[DRBD-user] Recovering from erroneous sync state

Zev Weiss zweiss at scout.wisc.edu
Wed May 23 23:34:28 CEST 2012

Note: "permalinks" may not be as permanent as we would like,
direct links of old sources may well be a few messages off.


On May 23, 2012, at 4:18 PM, Lars Ellenberg wrote:

> On Wed, May 23, 2012 at 04:12:23PM -0500, Zev Weiss wrote:
>> 
>> On May 23, 2012, at 3:45 PM, Lars Ellenberg wrote:
>> 
>>> On Wed, May 23, 2012 at 03:34:27PM -0500, Zev Weiss wrote:
>>>> 
>>>> On May 23, 2012, at 3:22 PM, Florian Haas wrote:
>>>> 
>>>>> On Wed, May 23, 2012 at 10:14 PM, Zev Weiss <zweiss at scout.wisc.edu> wrote:
>>>>>> Hi,
>>>>>> 
>>>>>> I'm running DRBD 8.3.12, and recently hit what looks to me like a bug that was listed as fixed in 8.3.13 -- getting into a state where both nodes are in SyncSource (it's just stuck like that, going nowhere).  Luckily this happened on a test resource and not a live one, so it's not a big problem, but I was wondering if there were any known ways of recovering it without doing anything disruptive to the other resources (e.g. rebooting or unloading the kernel module).

[TASKS TO PERFORM]
1. Reproduce word for word the part of the DRBD message between "On May 23, 2012, at 4:18" and "the kernel module).", inclusive.
2. According to the DRBD message, what state are both nodes stuck in?
3. Continue the DRBD message from its last sentence.
The records after this point are separate from the DRBD message.

[DATA SHOWN]
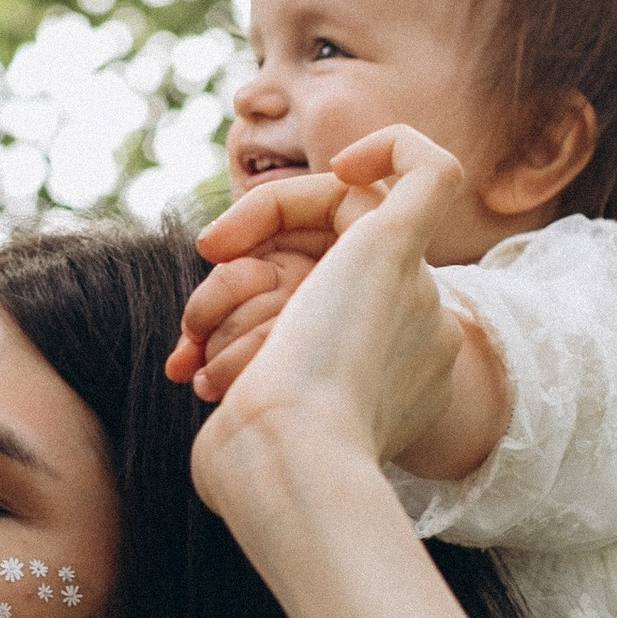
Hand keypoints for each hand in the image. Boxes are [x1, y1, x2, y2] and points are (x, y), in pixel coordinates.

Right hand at [190, 131, 466, 535]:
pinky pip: (228, 349)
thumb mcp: (392, 247)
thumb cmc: (335, 361)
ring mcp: (319, 363)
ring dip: (216, 317)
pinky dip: (209, 352)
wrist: (287, 466)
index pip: (328, 207)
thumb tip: (381, 151)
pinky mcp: (277, 398)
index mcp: (402, 288)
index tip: (230, 236)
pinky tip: (195, 372)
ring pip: (244, 300)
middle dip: (237, 275)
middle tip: (220, 298)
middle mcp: (366, 322)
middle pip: (281, 254)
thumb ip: (421, 179)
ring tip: (206, 353)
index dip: (272, 208)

[TASK-BY-TASK OUTPUTS]
1.
On May 23, 2012, at 4:18 PM, Lars Ellenberg wrote:

> On Wed, May 23, 2012 at 04:12:23PM -0500, Zev Weiss wrote:
>> 
>> On May 23, 2012, at 3:45 PM, Lars Ellenberg wrote:
>> 
>>> On Wed, May 23, 2012 at 03:34:27PM -0500, Zev Weiss wrote:
>>>> 
>>>> On May 23, 2012, at 3:22 PM, Florian Haas wrote:
>>>> 
>>>>> On Wed, May 23, 2012 at 10:14 PM, Zev Weiss <zweiss at scout.wisc.edu> wrote:
>>>>>> Hi,
>>>>>> 
>>>>>> I'm running DRBD 8.3.12, and recently hit what looks to me like a bug that was listed as fixed in 8.3.13 -- getting into a state where both nodes are in SyncSource (it's just stuck like that, going nowhere).  Luckily this happened on a test resource and not a live one, so it's not a big problem, but I was wondering if there were any known ways of recovering it without doing anything disruptive to the other resources (e.g. rebooting or unloading the kernel module).

2. SyncSource

3.
>>>>>> 
>>>>>> I've tried 'drbdadm down', but it just hangs -- anyone have any other suggestions?  It doesn't really matter to me if it wipes the resource or anything, I'd just like to have my test device back in a working state without disturbing anything else.
>>>>> 
>>>>> Can you post /proc/drbd contents from both nodes here?
>>>>> 
>>>> 
>>>> Sure -- here's one node:
>>>> 
>>>> version: 8.3.12 (api:88/proto:86-96)
>>>> GIT-hash: e2a8ef4656be026bbae540305fcb998a5991090f build by zweiss at mydomain, 2012-03-14 19:52:38
>>>> 
>>>> <snip other resources>
>>>> 9: cs:SyncSource ro:Secondary/Primary ds:UpToDate/Inconsistent C r-----
>>>>   ns:0 nr:0 dw:0 dr:0 al:0 bm:0 lo:0 pe:0 ua:0 ap:0 ep:1 wo:d oos:65536
>>>>       [>...................] sync'ed:  5.9% (65536/65536)K
>>>>       finish: 19046:04:53 speed: 0 (0 -- 0) K/sec (stalled)
>>>>         0% sector pos: 0/10698352
>>>>       resync: used:0/61 hits:0 misses:0 starving:0 dirty:0 changed:0
>>>>       act_log: used:0/3389 hits:0 misses:0 starving:0 dirty:0 changed:0
>>> 
>>> drbdsetup 9 disconnect --force
>>> may work,
>>> if you did not try a non-forced disconnect or similar before,
>>> that is to say, if the drbd worker thread is not blocked yet.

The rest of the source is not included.